Esky sets rules for monuments
ESCANABA — A proposed policy that got lost in the shuffle over the years regarding memorials and art pieces being placed on city property, was unanimously approved by Escanaba City Council during its regular meeting Thursday.
Requirements for placing memorials, monuments and public art projects on city property, including public parks, was originally presented in 2009 to council and referred to committees then brought up again in 2012, explained recently-hired City Manager Patrick Jordan, noting he learned about the lingering policy from Recreation Director Kim Peterson.
Peterson came across the proposed policy when a family wanted to donate a bench at Aronson Island in memory of a loved one. When Peterson looked up the required process for accepting the donation, she came across the policy that had not yet been approved.
Peterson told the Daily Press earlier Thursday that she reviewed the draft to simplify the process because department heads did not want to have to go to council for approval of every gift to the city before the gift could be accepted, such as monetary donations.

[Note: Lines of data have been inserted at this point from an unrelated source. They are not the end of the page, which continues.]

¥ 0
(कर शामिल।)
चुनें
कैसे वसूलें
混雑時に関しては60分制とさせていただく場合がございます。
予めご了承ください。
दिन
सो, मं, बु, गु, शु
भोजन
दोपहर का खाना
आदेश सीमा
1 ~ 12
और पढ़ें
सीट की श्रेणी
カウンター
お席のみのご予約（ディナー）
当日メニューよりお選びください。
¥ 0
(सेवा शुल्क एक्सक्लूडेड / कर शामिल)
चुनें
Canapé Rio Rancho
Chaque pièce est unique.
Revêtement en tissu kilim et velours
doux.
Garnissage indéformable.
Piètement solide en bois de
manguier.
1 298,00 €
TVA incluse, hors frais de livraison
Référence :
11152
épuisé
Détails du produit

The policy mainly involves acceptance of donated memorials, monuments, and public art projects that must be in accordance with the city’s plans and must be approved by council before being placed within the city’s parks or public spaces.

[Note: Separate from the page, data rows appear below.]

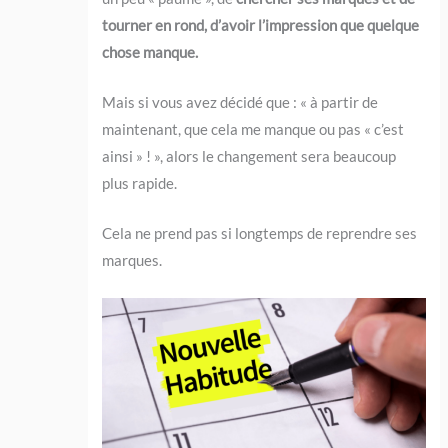
tourner en rond, d’avoir l’impression que quelque
chose manque.
Mais si vous avez décidé que : « à partir de
maintenant, que cela me manque ou pas « c’est
ainsi » ! », alors le changement sera beaucoup
plus rapide.
Cela ne prend pas si longtemps de reprendre ses
marques.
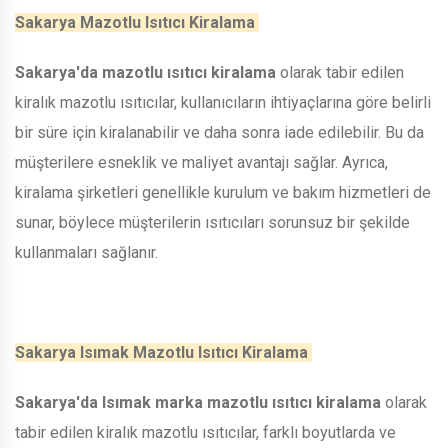
Sakarya Mazotlu Isıtıcı Kiralama
Sakarya'da mazotlu ısıtıcı kiralama
olarak tabir edilen
kiralık mazotlu ısıtıcılar, kullanıcıların ihtiyaçlarına göre belirli
bir süre için kiralanabilir ve daha sonra iade edilebilir. Bu da
müşterilere esneklik ve maliyet avantajı sağlar. Ayrıca,
kiralama şirketleri genellikle kurulum ve bakım hizmetleri de
sunar, böylece müşterilerin ısıtıcıları sorunsuz bir şekilde
kullanmaları sağlanır.
Sakarya Isımak Mazotlu Isıtıcı Kiralama
Sakarya'da Isımak marka mazotlu ısıtıcı kiralama
olarak
tabir edilen kiralık mazotlu ısıtıcılar, farklı boyutlarda ve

The new policy addresses locations, maintenance, appropriateness, items’ aesthetic value to the community, and potential removal of donated items.
All memorials, monuments and artworks placed in parks or public spaces which are managed by the city will be under the unconditional control of the city, according to the new policy.
In other business Thursday, council agreed to pay $5,000 to end a pending litigation process involving several parties. The litigation involved a lawsuit the city was party to regarding a Brownfield (contamination cleanup) project which Escanaba asked the county to process for the city a few years ago.
Fleet Maintenance, the potential property buyer, later found the cleanup process too expensive to expand the business so the company backed out of the land deal and the Brownfield process after spending $33,531 from a $450,000 loan from the Department of Environmental Quality (DEQ).
When Fleet Maintenance was required to pay back the DEQ loan, the company filed a lawsuit against the county for the loan money spent on the project, claiming the county was negligent in administering the project.
The city, which held the county harmless for processing the Brownfield project, defended the lawsuit and filed a counter claim against Fleet Maintenance and filed additional claims against the two engineering firms which were paid the $33,531. Fleet Maintenance then filed complaints against the two firms which in turn sued Fleet Maintenance.
To prevent attorney costs from going any higher, the parties got together in the summer of 2016 to discuss resolving the issue. This past August, the city agreed to reduce its $33,531 counter claim against Fleet Maintenance by $5,000 which the city agreed to pay the DEQ if the agency would not forgive the $5,000 shortfall.
Jordan informed council on Thursday the DEQ had denied the city’s request. Council unanimously agreed to pay the county the $5,000 which in turn will reimburse the $5,000 to the DEQ.
Mayor Marc Tall commented the agreement was made in the city’s attempt to help the local business.